Zwecks soziologischer Fortbildung hat sie mich unlängst
zu sowas mitgeschleppt. „Schau dir diese Weiber genau an“
,flüst-erte sie mir zu, „beneidenswert ... die kennen das Wort
'Stress'allerhöchstens aus dem Wörterbuch.“ „How
was the food in the mental institution?“, fragte gerade die Gattin
eines Immohais während sie hingebungsvoll in ein Crostino mit Geflügellebercreme
biß. Ansonsten schlug die Immoheigattin ihre Zeit mit Charities
für zuckerkranke Delphine oder so ähnlich tot. Ihr Etro-Schal
zittert dabei voll wohliger Schauer. Verständlich: Ein solch wildes
Tier ist in Sievering sicher rar. „Leider gut genug, um nicht daran
zu krepieren“, antwortet das Tier müde. „Und woher kommt
diese phallische Zentriertheit in den Objekten Ihrer Minnesota-Periode
?“, bringe ich mich auch ein wenig ins Gespräch. Die Etro-Schauernde
vibriert jetzt vor Neid.

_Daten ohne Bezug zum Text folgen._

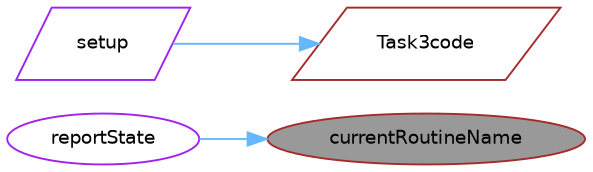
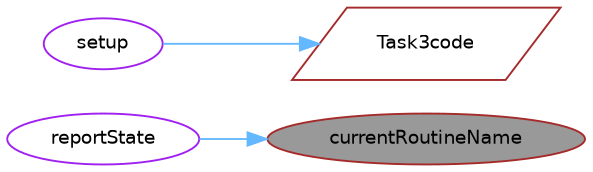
  digraph {
    rankdir=RL
    node [color=brown fillcolor=white fontname=Helvetica fontsize=10 shape=ellipse style=filled]
    edge [color=steelblue1 dir=back fontname=Helvetica fontsize=10 labelfontname=Helvetica labelfontsize=10 style=solid]
    n1 [fillcolor=grey60 fontcolor=black height=0.2 label=currentRoutineName width=0.4]
    n2 [color=purple height=0.2 label=reportState width=0.4]
    n3 [height=0.2 label=Task3code shape=parallelogram width=0.4]
-   n4 [color=purple height=0.2 label=setup shape=parallelogram width=0.4]
+   n4 [color=purple height=0.2 label=setup width=0.4]
    n1 -> n2
    n3 -> n4
  }
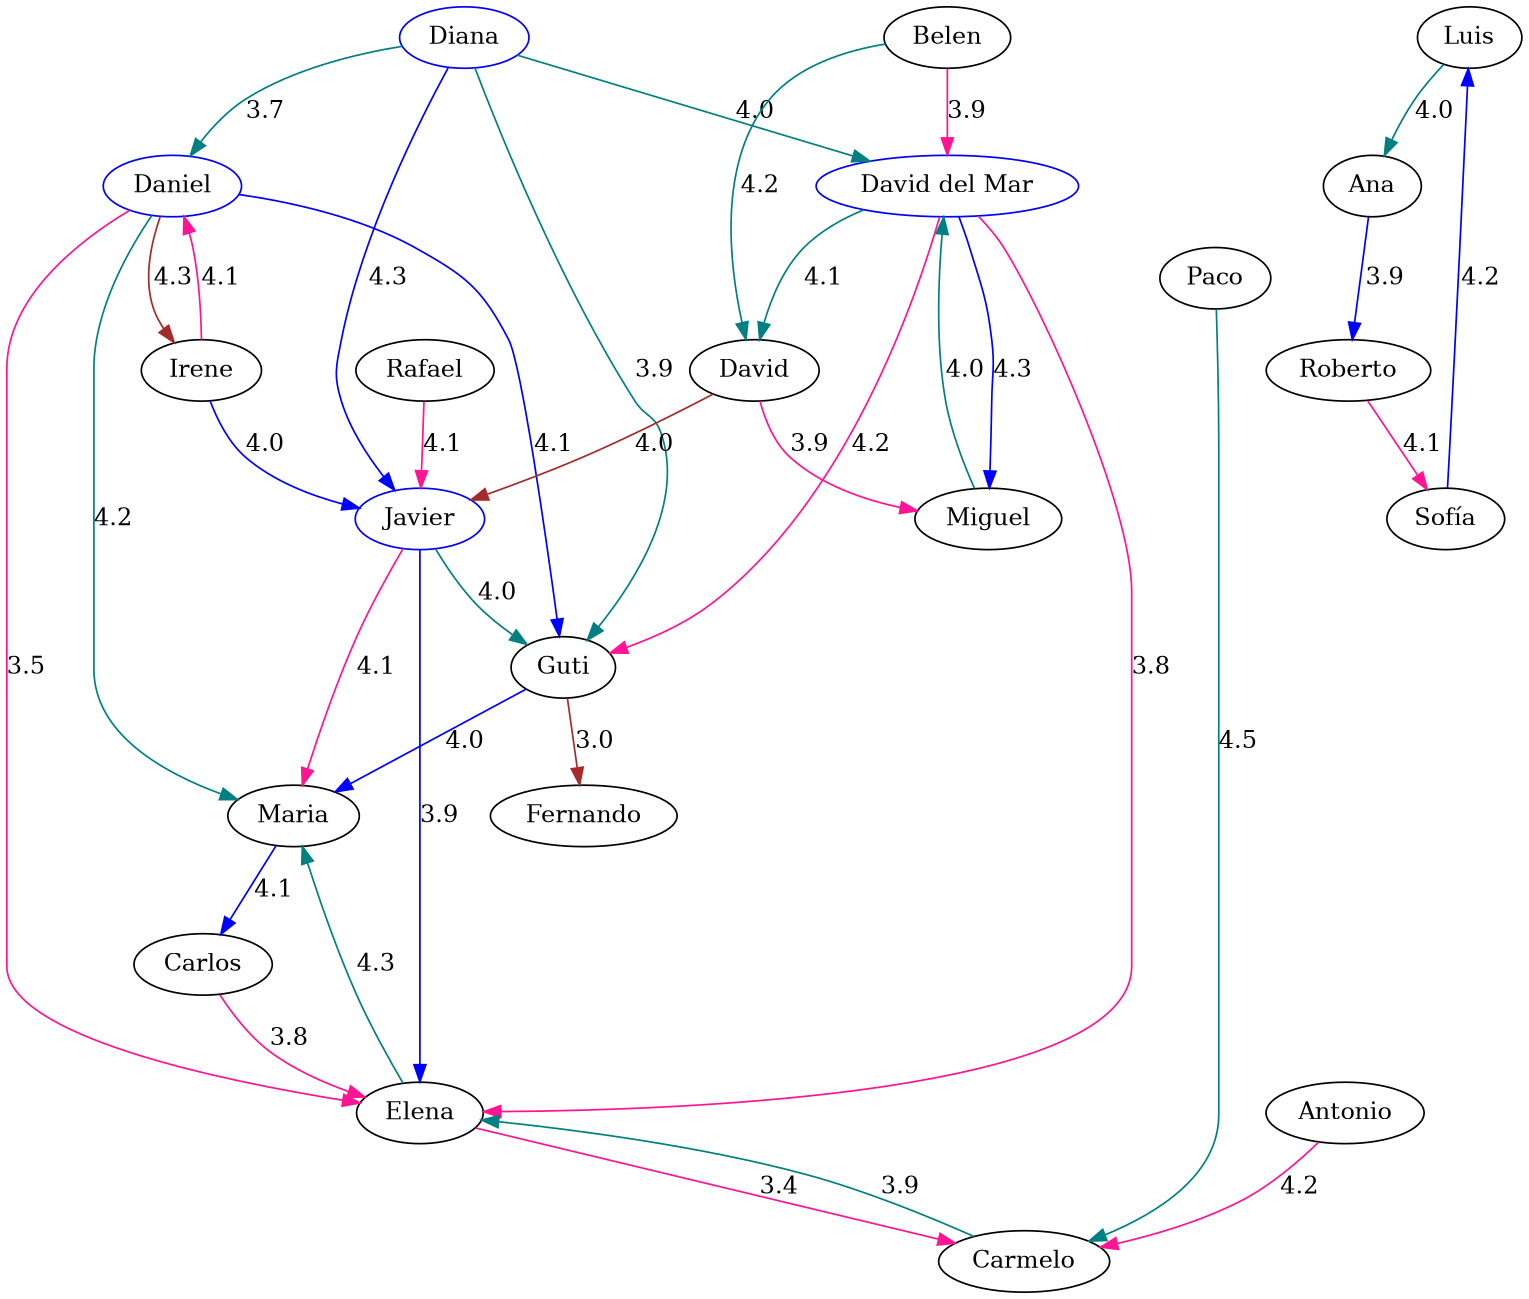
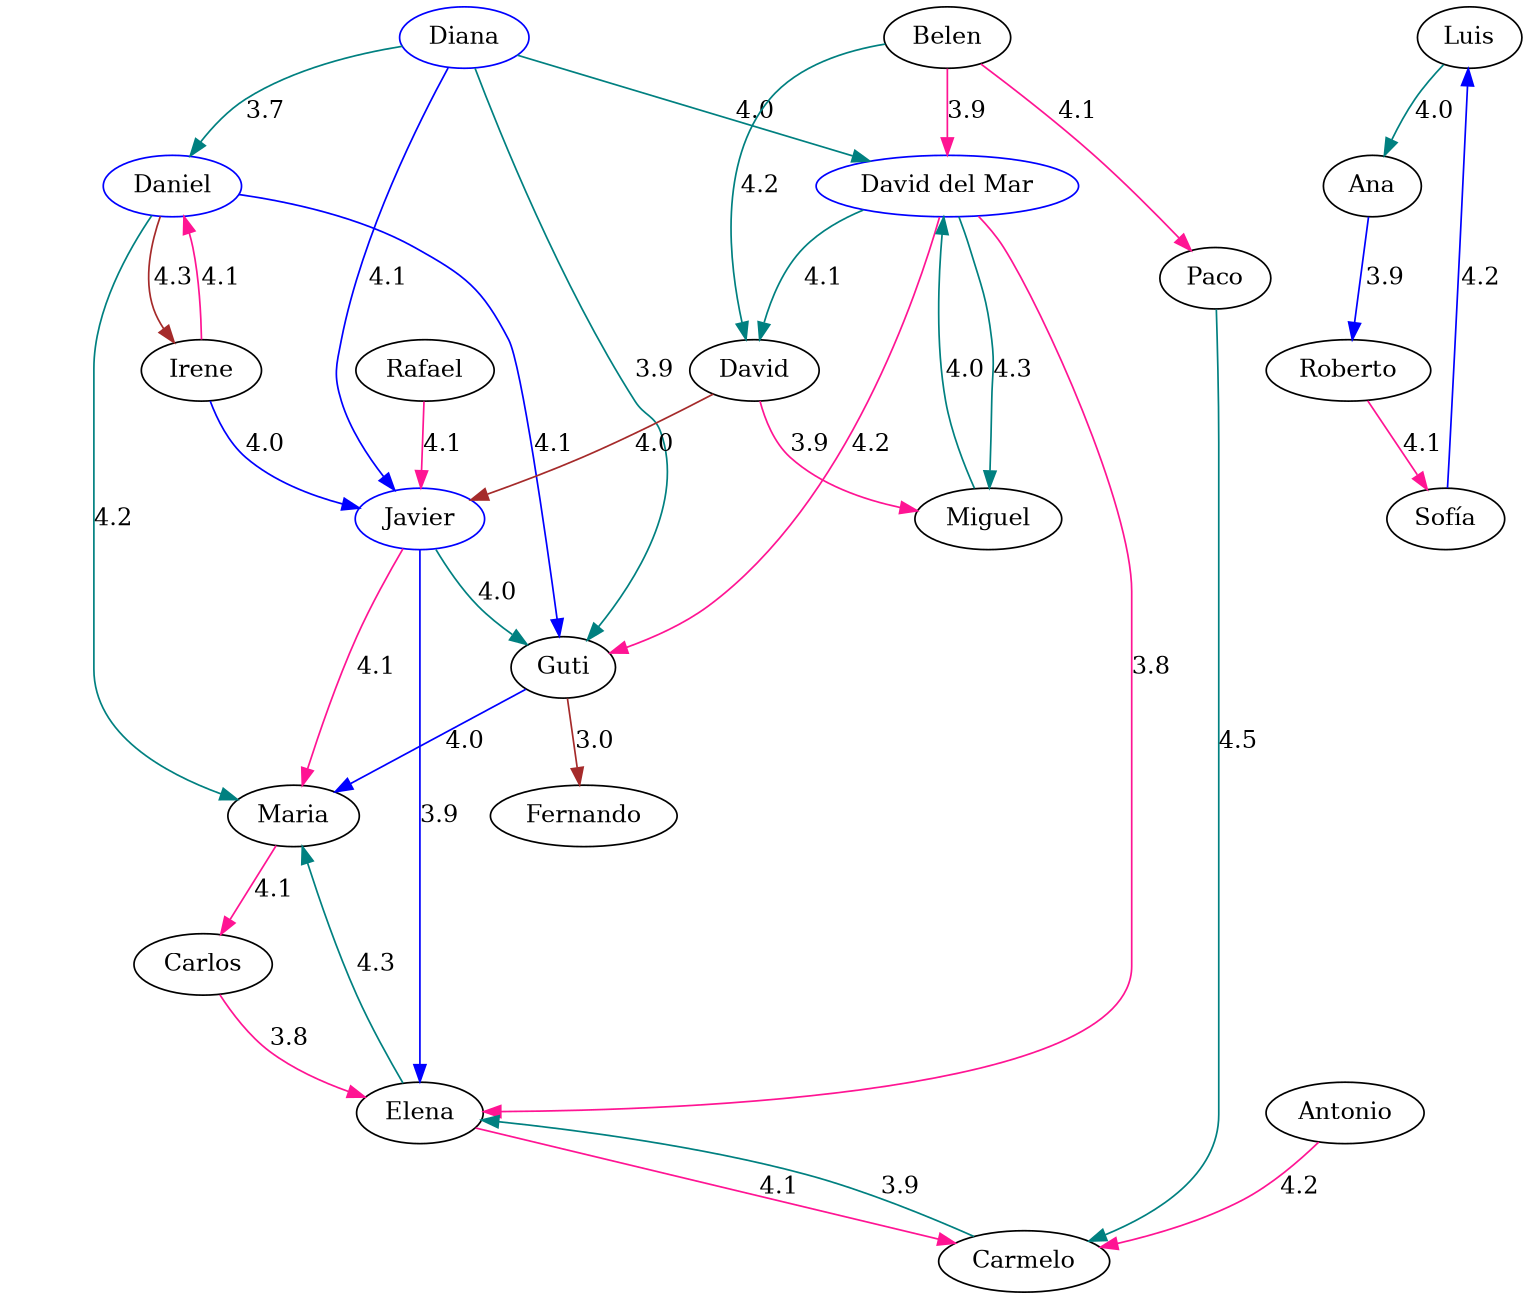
  strict digraph {
    node [color=black]
    edge [color=teal]
    n1 [color=blue label=Diana]
    n2 [label=Guti]
    n3 [color=blue label=Daniel]
    n4 [color=blue label=Javier]
    n5 [color=blue label="David del Mar"]
    n6 [label=Fernando]
    n7 [label=Maria]
    n8 [label=Elena]
    n9 [label=Irene]
    n10 [label=David]
    n11 [label=Miguel]
    n12 [label=Carlos]
    n13 [label=Belen]
    n14 [label=Paco]
    n15 [label=Carmelo]
    n16 [label=Rafael]
    n17 [label=Antonio]
    n18 [label=Luis]
    n19 [label=Ana]
    n20 [label=Roberto]
    n21 [label="Sofía"]
    n1 -> n2 [label=3.9]
    n1 -> n3 [label=3.7]
-   n1 -> n4 [color=blue label=4.3]
+   n1 -> n4 [color=blue label=4.1]
    n1 -> n5 [label=4.0]
    n2 -> n6 [color=brown label=3.0]
    n2 -> n7 [color=blue label=4.0]
    n3 -> n2 [color=blue label=4.1]
    n3 -> n7 [label=4.2]
-   n3 -> n8 [color=deeppink label=3.5]
    n3 -> n9 [color=brown label=4.3]
    n4 -> n2 [label=4.0]
    n4 -> n7 [color=deeppink label=4.1]
    n4 -> n8 [color=blue label=3.9]
    n5 -> n2 [color=deeppink label=4.2]
    n5 -> n8 [color=deeppink label=3.8]
    n5 -> n10 [label=4.1]
-   n5 -> n11 [color=blue label=4.3]
-   n7 -> n12 [color=blue label=4.1]
+   n5 -> n11 [label=4.3]
+   n7 -> n12 [color=deeppink label=4.1]
    n8 -> n7 [label=4.3]
-   n8 -> n15 [color=deeppink label=3.4]
+   n8 -> n15 [color=deeppink label=4.1]
    n9 -> n3 [color=deeppink label=4.1]
    n9 -> n4 [color=blue label=4.0]
    n10 -> n4 [color=brown label=4.0]
    n10 -> n11 [color=deeppink label=3.9]
    n11 -> n5 [label=4.0]
    n12 -> n8 [color=deeppink label=3.8]
    n13 -> n5 [color=deeppink label=3.9]
    n13 -> n10 [label=4.2]
+   n13 -> n14 [color=deeppink label=4.1]
    n14 -> n15 [label=4.5]
    n15 -> n8 [label=3.9]
    n16 -> n4 [color=deeppink label=4.1]
    n17 -> n15 [color=deeppink label=4.2]
    n18 -> n19 [label=4.0]
    n19 -> n20 [color=blue label=3.9]
    n20 -> n21 [color=deeppink label=4.1]
    n21 -> n18 [color=blue label=4.2]
  }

Ich sehe, dass C eben den Tag verflucht, an dem
sie mich kennen gelernt hat. „Polly“, nimmt sie mich zur Seite,
„ich habe dich nicht hierher geschleppt, damit du mir diese Cottage-Hyänen
vergraulst ... die brauchen nämlich dringend Sinn im Leben und den
laß ich mir teuer bezahlen.“ „Ich war übrigens
nie in Minnesota“, gesellt sich jetzt das Tier zu uns. „Oh,
how interesting“, hauche ich, „da haben wir ja schon was in
common ...“ Jetzt scheucht C das Tier wieder an die Tische. „Du
bist gemein“, raunze ich,
„ich brauch nämlich dringend Unsinn in meinem Leben ...“
„Und für den wirst du noch einmal teuer bezahlen.“ „Koste
es, was es wolle ...“ Ich bin ein Fan des letzten Worts.